Print a readable markdown ParseTree for a page

wbh · April 29, 2025, 6:50pm

While I was working on the ToC widget, I needed a way to explore a page’s markdown parse tree as returned by markdown.parseMarkdown(text). At the time I printed everything to the console and often got lost in nested squiggly brackets or confused by newlines printing literal newlines in the console.

Anyway, I cleaned up that code and shoved it in a github gist. Here’s the space-lua in case I mess with the gist permissions in the future:

util = util or {}

function printTree(tree, level)
  -- recursive
  local indentation = string.rep(" ", level * 2)
  local response = "\n" .. indentation
  local typesToSkipChildren = {
    "EmphasisMark",
    "CodeMark",
    "LuaDirectiveMark",
    "TaskMark",
    "WikiLinkMark",
  }
  
  if tree.type then
    response = response .. tree.type .. " (" .. tree.from ..  " to " .. tree.to .. ")"
    if not table.includes(typesToSkipChildren, tree.type) then
      response = response .. ": "
    end
  else
    response = response .. "Leaf: "
  end
  
  if tree.text then
    local text = string.gsub(tree.text, "\n", "<newline>")
    response = response ..  text
  end
  
  if tree.children and not table.includes(typesToSkipChildren, tree.type) then
    for child in tree.children do
      response = response .. printTree(child, level + 1)
    end
  end
  
  return response
end

util.prettyPrintMarkdown = function(page)
  parsedPage = markdown.parseMarkdown(space.readPage(page))
  return printTree(parsedPage)
end

It takes a page name as input and returns a pretty-enough text string to dump in a lua expression. Here’s a screenshot of ${util.prettyPrintMarkdown('test')}:

I called the ends of the tree branches ‘Leaf’. I stopped recursion on a few of the tag types that end in “Mark” because they were just characters I needed to sanitize anyway. I substituted \n with <newline>. There still seem to be some special characters sneaking through to the output, but it’s good enough for me at this point.

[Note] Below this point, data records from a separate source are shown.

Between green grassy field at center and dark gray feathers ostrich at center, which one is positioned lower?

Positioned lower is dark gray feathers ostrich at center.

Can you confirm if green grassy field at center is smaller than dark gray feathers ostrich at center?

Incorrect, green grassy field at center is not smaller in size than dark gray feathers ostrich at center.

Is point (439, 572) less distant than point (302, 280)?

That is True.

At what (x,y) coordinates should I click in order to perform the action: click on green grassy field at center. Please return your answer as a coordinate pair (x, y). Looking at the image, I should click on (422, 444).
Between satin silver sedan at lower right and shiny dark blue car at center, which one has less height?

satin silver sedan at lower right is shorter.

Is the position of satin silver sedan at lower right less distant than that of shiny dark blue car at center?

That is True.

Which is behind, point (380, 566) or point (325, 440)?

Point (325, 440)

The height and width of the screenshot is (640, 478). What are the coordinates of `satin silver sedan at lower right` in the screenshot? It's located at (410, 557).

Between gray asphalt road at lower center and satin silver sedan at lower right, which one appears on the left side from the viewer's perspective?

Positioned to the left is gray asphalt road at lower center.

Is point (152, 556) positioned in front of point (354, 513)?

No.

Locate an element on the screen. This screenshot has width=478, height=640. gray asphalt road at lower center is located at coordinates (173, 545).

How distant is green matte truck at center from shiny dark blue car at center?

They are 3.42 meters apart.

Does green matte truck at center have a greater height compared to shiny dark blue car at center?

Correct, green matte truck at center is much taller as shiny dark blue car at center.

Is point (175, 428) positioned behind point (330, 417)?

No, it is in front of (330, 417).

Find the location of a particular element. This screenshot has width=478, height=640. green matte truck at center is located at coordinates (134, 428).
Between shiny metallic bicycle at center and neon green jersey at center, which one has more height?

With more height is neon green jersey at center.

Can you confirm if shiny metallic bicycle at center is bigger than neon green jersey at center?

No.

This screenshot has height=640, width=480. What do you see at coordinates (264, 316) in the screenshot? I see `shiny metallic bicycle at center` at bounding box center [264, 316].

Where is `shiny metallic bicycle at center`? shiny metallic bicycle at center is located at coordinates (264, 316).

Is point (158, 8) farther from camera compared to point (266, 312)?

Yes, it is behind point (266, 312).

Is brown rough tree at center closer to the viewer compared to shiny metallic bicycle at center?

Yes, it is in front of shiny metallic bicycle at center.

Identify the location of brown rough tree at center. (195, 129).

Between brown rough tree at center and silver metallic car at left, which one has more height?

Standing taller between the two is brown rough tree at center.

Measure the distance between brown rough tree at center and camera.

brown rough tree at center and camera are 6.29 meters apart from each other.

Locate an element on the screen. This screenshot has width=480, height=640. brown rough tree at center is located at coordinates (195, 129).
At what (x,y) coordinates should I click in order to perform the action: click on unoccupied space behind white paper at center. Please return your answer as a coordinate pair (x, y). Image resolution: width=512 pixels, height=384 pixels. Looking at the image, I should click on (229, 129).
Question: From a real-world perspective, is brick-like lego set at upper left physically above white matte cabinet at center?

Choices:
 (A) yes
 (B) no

Long code blocks don’t look good because they’re shoved into CodeText.

zef · April 29, 2025, 8:50pm

Nice! There is also the Debug: Parse Document command which prints the AST to your browser’s JS console, but what you did here is nicer.

wbh · April 29, 2025, 10:53pm

Oh that’s much better than what I was doing. I should have known there was a command!

zef · April 30, 2025, 5:51am

Well. In your defense: it’s not documented anywhere other than in my head (I needed it)